I can honestly say that except for a paintable human body model kit and a sewing machine, I don’t remember any of the gifts my parents gave me. But what I do remember is being swung by the arms around and around by my dad over the grassy baseball field, the taste of “nature food” I concocted with friends in our hut (rating: zero stars), and late nights running wild through the neighborhood, coming home freezing cold and smelling like the outside.
So what do all of these little anecdotes have in common, and how do they apply to parenting now? These memories are strong and impactful because they involve the senses. The grass, the cold, the dirt, and even the dark, fasten the touchstone moments on which much of my childhood past hangs.
Kids nowadays may not roam and ramble in the way common to past generations—and I consider myself lucky to have been on the tail-end of that era — but it is still 100% possible to supplement what their little minds and bodies need. The common name for it is “sensory play,” and it is vital to every stage of a child’s development. It provides fertile soil for “creative flow” through concentration and brain growth through interaction. Those gifts I mentioned as “memorable?” They were actually tools my parents used to spend time with me, teach concentration, and develop dexterity, introduce novel vocabulary, and most importantly: talk with me.
Sensory play provides ample subjects about which parents can talk to kids; hearing your words is just as important as them feeling the sand, or dough, or rice run through their hands. So don’t think you can leave it out. Make talking an integral part of play and three decades worth of studies show that you will give your kids the priceless gift of a better future.
I imagine that as time goes on, we may have to become increasingly creative in order to fill the sensory and exploratory needs of children. One area in which we have past generations beat, though? Information. The internet is chock-full of thousands of creative, inexpensive ways to give our kids the gift that keeps on giving: sensory play.
Here are some of the classics for your repertoire that cover all of the senses and encourage talking:
1. Sensory Box: not just for Christmas and birthdays anymore, the almighty box is the perfect vessel for hundreds of daily sensory delights. Cut a little opening for a crawler to enter, and stick blinking Christmas lights through the top. Flip it over and hang ribbons of different lengths, textures, and colors. Cut holes of different sizes for kids to peek and grab through. For walkers and toddlers, painting or coloring on the box with markers is a big hit if you’re feeling generous. Preschoolers love box cities, cars, planes, boats and trains. Give them a few hints and then let them go wild.
2. Sensory Bags: this concept has been around for a while in many forms. Soda bottles with oil and glitter, wands full of floating confetti—they’ve kept many pockets in their seats through church meetings, school classes, and the like. But thanks to those who have forged ahead in the DIY realm, you can find new and innovative ideas to create and implement these squishy wonders in your own way. They are meant to be soothing and captivating, and they make for great distractions or transitional aids. Customize with specific colors, themes and visual qualities (sparkly, etc.) for more talking opportunities.

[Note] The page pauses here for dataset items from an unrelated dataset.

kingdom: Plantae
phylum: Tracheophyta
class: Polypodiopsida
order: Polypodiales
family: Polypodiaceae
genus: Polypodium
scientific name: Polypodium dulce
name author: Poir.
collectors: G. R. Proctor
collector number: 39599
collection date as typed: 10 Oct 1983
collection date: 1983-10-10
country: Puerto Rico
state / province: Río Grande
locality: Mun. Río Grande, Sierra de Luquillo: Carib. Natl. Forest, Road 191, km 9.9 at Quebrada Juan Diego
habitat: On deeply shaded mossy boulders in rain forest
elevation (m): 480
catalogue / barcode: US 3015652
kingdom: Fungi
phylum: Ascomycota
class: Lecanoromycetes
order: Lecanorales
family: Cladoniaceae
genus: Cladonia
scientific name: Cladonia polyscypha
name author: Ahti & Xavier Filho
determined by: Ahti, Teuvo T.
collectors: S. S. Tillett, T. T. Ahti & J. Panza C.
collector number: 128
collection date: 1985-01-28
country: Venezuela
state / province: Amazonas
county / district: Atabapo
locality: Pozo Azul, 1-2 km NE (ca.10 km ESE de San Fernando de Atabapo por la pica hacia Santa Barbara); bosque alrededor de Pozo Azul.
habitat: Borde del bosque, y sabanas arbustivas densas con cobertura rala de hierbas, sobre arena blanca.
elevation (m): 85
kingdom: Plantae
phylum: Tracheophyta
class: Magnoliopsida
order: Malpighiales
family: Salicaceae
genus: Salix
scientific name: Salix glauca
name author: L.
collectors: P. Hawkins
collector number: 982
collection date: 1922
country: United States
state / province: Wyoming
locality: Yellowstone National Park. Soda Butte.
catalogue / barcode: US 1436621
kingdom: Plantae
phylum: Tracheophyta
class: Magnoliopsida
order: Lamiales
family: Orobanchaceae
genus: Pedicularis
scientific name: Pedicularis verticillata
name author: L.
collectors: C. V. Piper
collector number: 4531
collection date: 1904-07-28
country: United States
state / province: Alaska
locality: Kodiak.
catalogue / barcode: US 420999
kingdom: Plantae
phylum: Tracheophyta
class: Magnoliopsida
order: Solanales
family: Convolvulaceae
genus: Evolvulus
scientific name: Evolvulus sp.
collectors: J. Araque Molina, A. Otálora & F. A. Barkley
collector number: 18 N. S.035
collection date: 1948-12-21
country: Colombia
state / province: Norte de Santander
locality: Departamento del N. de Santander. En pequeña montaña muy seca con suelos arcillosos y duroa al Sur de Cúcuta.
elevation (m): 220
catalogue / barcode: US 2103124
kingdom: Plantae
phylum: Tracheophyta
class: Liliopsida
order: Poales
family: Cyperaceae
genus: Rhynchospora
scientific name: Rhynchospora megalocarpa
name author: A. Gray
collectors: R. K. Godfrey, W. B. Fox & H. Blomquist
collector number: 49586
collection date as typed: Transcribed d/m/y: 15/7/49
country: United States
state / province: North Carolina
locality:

3. Sensory Bins: these are an easy way to captivate tiny ones who are still sitters or crawlers. Digging through sand, pasta (cooked or dry), bubbles, or a homemade texture of your creation to find toys or interesting objects is the holy grail of sensory play. Just try pulling a baby away. Make sure the objects and textures are age-appropriate and involve lots of dialogue: “What did you find? Are there more? You found an elephant!”
4. Sensory Games: for the parent who wants to bond and boost brain development in small infants during the all-important zero-to-three window. Becoming an active player in a sensory game with your child is worth more than all of the pink castles, ponies and blinking toys that this world has to offer. The benefits a child will experience throughout life when they regularly interact with parents through these kinds of experiences are exponential. Singing, blowing, tickling, ringing bells, and exploring everyday objects in detail will up your word count and strengthen a bond that will last a lifetime.
Keeping these materials handy and in an easy-access spot can mean the difference between a long, frustrating afternoon, and a future memory strengthened by sensory stimulation, language development, and a whole lot more words than you had originally planned. And your willingness to engage, play, talk and laugh along with your child through sensory play, means so much more.